- _Quoted passage_:
QuickImage Category Politics
My doctor told me I need to work on lowering my blood pressure, so I'm going to keep my comments to a minimum.

I sincerely hope that none of the Justices ever has to deal with Glaucoma, Multiple Sclerosis, or Chemo Therapy.

As I've stated elsewhere, this country was founded on this basic premise:

The individual is more important than the state.

Today we have had our liberty torn from us by our government. Today, every American Citizen was raped by our Supreme Court, the body most entrusted to protect us from our government. Isn't it ironic that this occured on the anniversary of D-Day? Patrick Henry has got to be spinning in his grave.
Please excuse me while I go throw up.

-Devin

Comments

Gravatar Image1 - No shit, Spanky, no shit. Bastards...

Gravatar Image2 - When I heard the news, the first thing I did was check your site to see what you had to say on the subject. I can't believe I "beat you to the punch" on this one.

I've done a little more digging on this, and it scares the hell out of me. At it's heart, this not a drug issue. This is a state's rights issue. This ruling sets a terrible precedent in that it opens the door for federal intrusion into what should be an internal matter to the particular state.

They (the court) made use of some rather nebulous points in their decision, which was based on both the interstate commerce areas of the Constitution and the Controlled Substances Act. The following excerpt from the CNN story is what really burns me (emphasis mine):

A federal appeals court concluded use of medical marijuana was non-commercial, and therefore not subject to congressional oversight of "economic enterprise."

- _Data extract_:

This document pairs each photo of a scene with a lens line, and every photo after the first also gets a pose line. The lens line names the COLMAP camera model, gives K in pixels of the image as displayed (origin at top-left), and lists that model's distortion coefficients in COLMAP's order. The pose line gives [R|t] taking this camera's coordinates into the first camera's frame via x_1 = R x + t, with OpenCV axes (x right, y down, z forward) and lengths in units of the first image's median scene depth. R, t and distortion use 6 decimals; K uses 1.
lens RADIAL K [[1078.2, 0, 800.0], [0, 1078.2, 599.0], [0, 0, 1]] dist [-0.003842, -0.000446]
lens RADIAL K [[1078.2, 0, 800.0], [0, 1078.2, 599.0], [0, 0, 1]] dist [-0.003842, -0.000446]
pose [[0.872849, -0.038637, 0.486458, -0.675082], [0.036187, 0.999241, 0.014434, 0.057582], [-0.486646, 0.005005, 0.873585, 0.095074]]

- _Aim of the exercise_: Return everything from "I sincerely hope" down to "no shit. Bastards..." in the post about the Supreme Court's medical marijuana ruling, copied word for word.

- _Solution below_:
I sincerely hope that none of the Justices ever has to deal with Glaucoma, Multiple Sclerosis, or Chemo Therapy.

As I've stated elsewhere, this country was founded on this basic premise:

The individual is more important than the state.

Today we have had our liberty torn from us by our government. Today, every American Citizen was raped by our Supreme Court, the body most entrusted to protect us from our government. Isn't it ironic that this occured on the anniversary of D-Day? Patrick Henry has got to be spinning in his grave.
Please excuse me while I go throw up.

-Devin

Comments

Gravatar Image1 - No shit, Spanky, no shit. Bastards...